What is needed: In the data below, find the line containing "Y306000D02*", then set down that line and every later line up to and including the line containing "nand2 nandAC(.in1(A), .in2(C_in), .out(AC_n));", exactly.

──────────

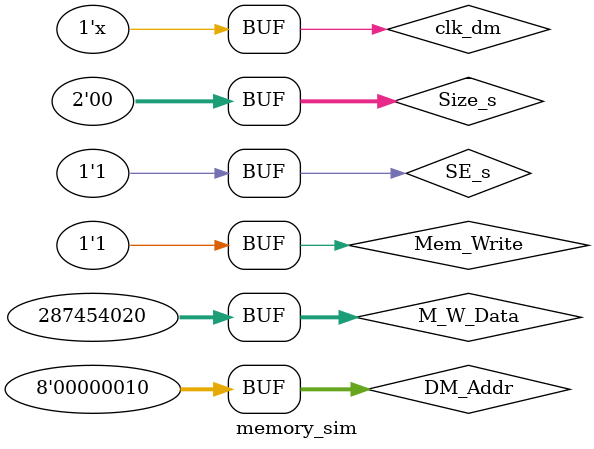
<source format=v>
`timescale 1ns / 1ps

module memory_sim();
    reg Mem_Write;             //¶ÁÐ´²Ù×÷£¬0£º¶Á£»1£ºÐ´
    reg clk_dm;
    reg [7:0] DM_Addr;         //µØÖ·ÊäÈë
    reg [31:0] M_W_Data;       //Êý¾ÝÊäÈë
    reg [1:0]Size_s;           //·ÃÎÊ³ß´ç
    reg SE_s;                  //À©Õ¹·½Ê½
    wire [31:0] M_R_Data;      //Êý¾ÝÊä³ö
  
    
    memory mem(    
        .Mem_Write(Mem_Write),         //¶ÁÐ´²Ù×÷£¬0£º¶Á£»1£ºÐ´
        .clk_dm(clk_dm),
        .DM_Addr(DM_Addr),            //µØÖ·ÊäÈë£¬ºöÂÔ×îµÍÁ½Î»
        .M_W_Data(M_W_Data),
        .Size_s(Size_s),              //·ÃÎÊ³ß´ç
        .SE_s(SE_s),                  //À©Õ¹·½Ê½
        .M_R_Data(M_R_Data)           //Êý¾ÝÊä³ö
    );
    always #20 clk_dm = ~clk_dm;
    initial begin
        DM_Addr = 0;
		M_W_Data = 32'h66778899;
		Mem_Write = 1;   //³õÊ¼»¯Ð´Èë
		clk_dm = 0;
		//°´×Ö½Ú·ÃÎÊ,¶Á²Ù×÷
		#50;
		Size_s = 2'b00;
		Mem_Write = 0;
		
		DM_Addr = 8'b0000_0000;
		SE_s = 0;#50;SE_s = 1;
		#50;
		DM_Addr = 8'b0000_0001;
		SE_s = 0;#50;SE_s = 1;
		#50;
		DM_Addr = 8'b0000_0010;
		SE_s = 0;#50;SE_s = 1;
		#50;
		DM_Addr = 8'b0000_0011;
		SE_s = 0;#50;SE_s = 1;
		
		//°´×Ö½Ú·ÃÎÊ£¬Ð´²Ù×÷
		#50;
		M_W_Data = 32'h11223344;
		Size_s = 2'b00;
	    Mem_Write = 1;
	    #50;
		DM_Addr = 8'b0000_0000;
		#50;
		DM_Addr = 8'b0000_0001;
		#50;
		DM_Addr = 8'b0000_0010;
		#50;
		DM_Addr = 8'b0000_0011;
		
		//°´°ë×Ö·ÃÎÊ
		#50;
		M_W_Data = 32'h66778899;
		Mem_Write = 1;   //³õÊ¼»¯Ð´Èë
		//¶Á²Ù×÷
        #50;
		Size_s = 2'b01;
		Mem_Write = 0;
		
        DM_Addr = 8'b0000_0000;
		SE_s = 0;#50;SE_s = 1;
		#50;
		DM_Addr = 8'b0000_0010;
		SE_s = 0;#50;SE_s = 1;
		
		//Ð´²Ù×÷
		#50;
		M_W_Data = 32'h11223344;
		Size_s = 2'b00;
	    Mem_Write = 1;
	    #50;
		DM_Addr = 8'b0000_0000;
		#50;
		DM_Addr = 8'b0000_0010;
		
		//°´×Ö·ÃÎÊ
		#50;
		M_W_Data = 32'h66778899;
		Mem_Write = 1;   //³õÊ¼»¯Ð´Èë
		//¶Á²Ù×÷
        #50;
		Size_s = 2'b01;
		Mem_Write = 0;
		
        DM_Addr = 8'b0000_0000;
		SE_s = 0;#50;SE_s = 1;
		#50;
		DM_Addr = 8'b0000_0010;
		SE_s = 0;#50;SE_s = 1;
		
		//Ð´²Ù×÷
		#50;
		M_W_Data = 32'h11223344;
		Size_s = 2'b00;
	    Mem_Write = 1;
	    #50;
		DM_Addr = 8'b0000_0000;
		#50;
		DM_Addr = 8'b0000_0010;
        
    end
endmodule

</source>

──────────

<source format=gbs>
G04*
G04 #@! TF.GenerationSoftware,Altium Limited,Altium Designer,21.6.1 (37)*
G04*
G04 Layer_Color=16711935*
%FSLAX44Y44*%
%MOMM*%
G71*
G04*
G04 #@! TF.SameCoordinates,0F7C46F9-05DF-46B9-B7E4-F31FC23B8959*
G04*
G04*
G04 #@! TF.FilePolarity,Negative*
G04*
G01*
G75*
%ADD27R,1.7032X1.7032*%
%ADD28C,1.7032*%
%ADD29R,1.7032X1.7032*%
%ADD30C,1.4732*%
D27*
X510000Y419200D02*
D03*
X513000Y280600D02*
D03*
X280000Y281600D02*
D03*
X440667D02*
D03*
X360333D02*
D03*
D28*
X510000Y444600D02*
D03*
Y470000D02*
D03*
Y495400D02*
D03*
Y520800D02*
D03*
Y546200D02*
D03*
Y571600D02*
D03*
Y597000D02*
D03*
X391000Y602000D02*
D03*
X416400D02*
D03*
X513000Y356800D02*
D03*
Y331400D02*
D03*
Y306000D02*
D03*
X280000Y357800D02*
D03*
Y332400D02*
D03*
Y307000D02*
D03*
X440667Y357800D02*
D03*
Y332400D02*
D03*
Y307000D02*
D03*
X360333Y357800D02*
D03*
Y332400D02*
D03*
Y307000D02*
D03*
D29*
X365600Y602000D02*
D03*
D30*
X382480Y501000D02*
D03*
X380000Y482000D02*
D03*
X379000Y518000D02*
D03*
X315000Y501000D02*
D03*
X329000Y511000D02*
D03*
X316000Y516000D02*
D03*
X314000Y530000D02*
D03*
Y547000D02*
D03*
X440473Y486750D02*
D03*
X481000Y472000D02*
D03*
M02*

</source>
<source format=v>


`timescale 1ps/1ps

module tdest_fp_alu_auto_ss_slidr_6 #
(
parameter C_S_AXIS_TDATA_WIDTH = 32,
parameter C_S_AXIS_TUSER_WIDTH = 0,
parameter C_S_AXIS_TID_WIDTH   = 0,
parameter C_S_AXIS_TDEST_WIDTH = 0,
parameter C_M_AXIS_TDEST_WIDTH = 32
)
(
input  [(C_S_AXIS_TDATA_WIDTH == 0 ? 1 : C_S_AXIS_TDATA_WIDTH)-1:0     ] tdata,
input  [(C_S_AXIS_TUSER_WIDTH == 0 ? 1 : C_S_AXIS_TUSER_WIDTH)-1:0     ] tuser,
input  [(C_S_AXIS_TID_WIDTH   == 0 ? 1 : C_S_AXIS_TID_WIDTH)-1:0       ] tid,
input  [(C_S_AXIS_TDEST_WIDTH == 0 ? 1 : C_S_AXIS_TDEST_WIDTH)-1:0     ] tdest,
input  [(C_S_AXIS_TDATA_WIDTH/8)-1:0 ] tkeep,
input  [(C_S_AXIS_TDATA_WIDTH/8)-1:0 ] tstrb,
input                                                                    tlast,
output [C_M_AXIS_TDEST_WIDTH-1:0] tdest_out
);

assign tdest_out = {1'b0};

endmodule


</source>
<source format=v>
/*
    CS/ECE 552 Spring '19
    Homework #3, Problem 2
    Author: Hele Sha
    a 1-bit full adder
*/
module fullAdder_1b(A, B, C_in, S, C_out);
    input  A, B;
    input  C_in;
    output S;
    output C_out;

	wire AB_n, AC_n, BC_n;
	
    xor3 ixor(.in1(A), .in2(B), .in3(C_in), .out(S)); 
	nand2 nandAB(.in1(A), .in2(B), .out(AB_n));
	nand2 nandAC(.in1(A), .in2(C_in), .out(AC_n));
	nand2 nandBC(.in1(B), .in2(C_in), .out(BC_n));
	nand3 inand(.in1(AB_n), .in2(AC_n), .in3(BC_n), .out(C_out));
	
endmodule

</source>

──────────

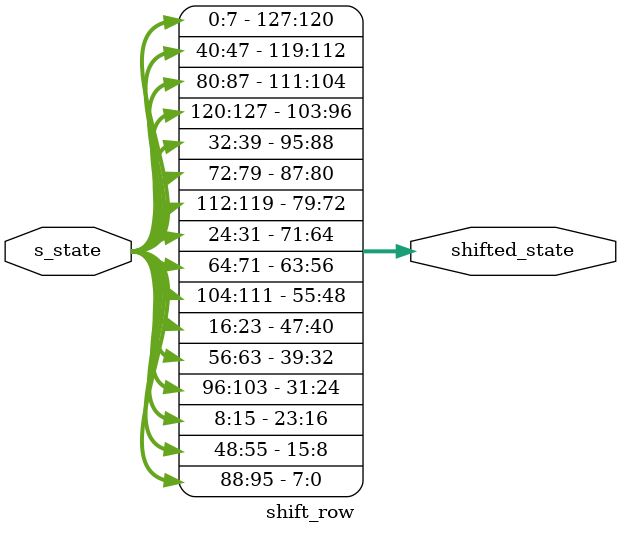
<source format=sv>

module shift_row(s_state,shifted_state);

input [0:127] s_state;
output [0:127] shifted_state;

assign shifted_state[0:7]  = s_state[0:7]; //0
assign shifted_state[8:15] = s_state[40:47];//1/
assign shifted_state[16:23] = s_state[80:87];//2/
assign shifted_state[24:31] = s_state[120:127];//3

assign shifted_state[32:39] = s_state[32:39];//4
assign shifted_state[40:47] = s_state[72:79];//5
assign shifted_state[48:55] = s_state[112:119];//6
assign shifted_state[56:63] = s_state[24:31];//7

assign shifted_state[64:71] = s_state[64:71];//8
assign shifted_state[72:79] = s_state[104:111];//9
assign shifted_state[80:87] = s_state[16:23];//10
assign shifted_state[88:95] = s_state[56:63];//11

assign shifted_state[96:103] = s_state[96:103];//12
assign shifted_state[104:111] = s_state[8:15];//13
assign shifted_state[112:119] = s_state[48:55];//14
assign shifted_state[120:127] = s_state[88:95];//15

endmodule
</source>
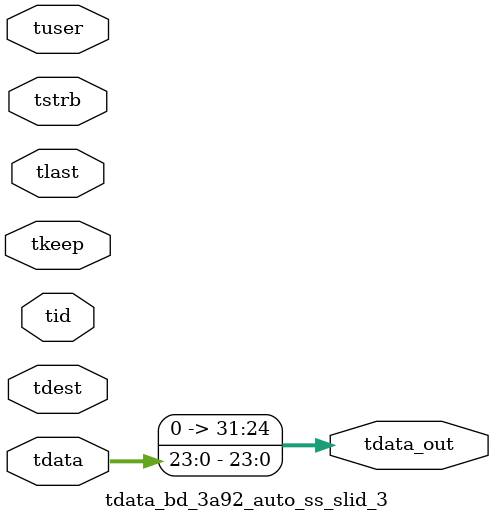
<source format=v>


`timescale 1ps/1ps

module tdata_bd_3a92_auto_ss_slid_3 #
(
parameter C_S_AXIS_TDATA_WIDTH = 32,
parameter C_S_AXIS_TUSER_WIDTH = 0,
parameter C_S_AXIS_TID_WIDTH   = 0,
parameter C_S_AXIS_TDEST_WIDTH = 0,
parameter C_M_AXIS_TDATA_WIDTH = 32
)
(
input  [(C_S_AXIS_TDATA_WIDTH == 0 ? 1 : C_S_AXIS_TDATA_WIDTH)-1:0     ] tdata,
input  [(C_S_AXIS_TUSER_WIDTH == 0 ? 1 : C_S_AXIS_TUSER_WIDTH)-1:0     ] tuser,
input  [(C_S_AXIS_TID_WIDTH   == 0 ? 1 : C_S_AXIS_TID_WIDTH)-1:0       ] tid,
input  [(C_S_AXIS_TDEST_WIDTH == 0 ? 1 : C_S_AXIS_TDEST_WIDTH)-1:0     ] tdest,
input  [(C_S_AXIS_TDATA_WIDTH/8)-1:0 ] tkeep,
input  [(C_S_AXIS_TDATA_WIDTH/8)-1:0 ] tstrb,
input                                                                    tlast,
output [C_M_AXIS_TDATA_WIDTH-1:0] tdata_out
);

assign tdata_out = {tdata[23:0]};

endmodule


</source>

──────────

Answer below:
Y306000D02*
D03*
X280000Y357800D02*
D03*
Y332400D02*
D03*
Y307000D02*
D03*
X440667Y357800D02*
D03*
Y332400D02*
D03*
Y307000D02*
D03*
X360333Y357800D02*
D03*
Y332400D02*
D03*
Y307000D02*
D03*
D29*
X365600Y602000D02*
D03*
D30*
X382480Y501000D02*
D03*
X380000Y482000D02*
D03*
X379000Y518000D02*
D03*
X315000Y501000D02*
D03*
X329000Y511000D02*
D03*
X316000Y516000D02*
D03*
X314000Y530000D02*
D03*
Y547000D02*
D03*
X440473Y486750D02*
D03*
X481000Y472000D02*
D03*
M02*

</source>
<source format=v>


`timescale 1ps/1ps

module tdest_fp_alu_auto_ss_slidr_6 #
(
parameter C_S_AXIS_TDATA_WIDTH = 32,
parameter C_S_AXIS_TUSER_WIDTH = 0,
parameter C_S_AXIS_TID_WIDTH   = 0,
parameter C_S_AXIS_TDEST_WIDTH = 0,
parameter C_M_AXIS_TDEST_WIDTH = 32
)
(
input  [(C_S_AXIS_TDATA_WIDTH == 0 ? 1 : C_S_AXIS_TDATA_WIDTH)-1:0     ] tdata,
input  [(C_S_AXIS_TUSER_WIDTH == 0 ? 1 : C_S_AXIS_TUSER_WIDTH)-1:0     ] tuser,
input  [(C_S_AXIS_TID_WIDTH   == 0 ? 1 : C_S_AXIS_TID_WIDTH)-1:0       ] tid,
input  [(C_S_AXIS_TDEST_WIDTH == 0 ? 1 : C_S_AXIS_TDEST_WIDTH)-1:0     ] tdest,
input  [(C_S_AXIS_TDATA_WIDTH/8)-1:0 ] tkeep,
input  [(C_S_AXIS_TDATA_WIDTH/8)-1:0 ] tstrb,
input                                                                    tlast,
output [C_M_AXIS_TDEST_WIDTH-1:0] tdest_out
);

assign tdest_out = {1'b0};

endmodule


</source>
<source format=v>
/*
    CS/ECE 552 Spring '19
    Homework #3, Problem 2
    Author: Hele Sha
    a 1-bit full adder
*/
module fullAdder_1b(A, B, C_in, S, C_out);
    input  A, B;
    input  C_in;
    output S;
    output C_out;

	wire AB_n, AC_n, BC_n;
	
    xor3 ixor(.in1(A), .in2(B), .in3(C_in), .out(S)); 
	nand2 nandAB(.in1(A), .in2(B), .out(AB_n));
	nand2 nandAC(.in1(A), .in2(C_in), .out(AC_n));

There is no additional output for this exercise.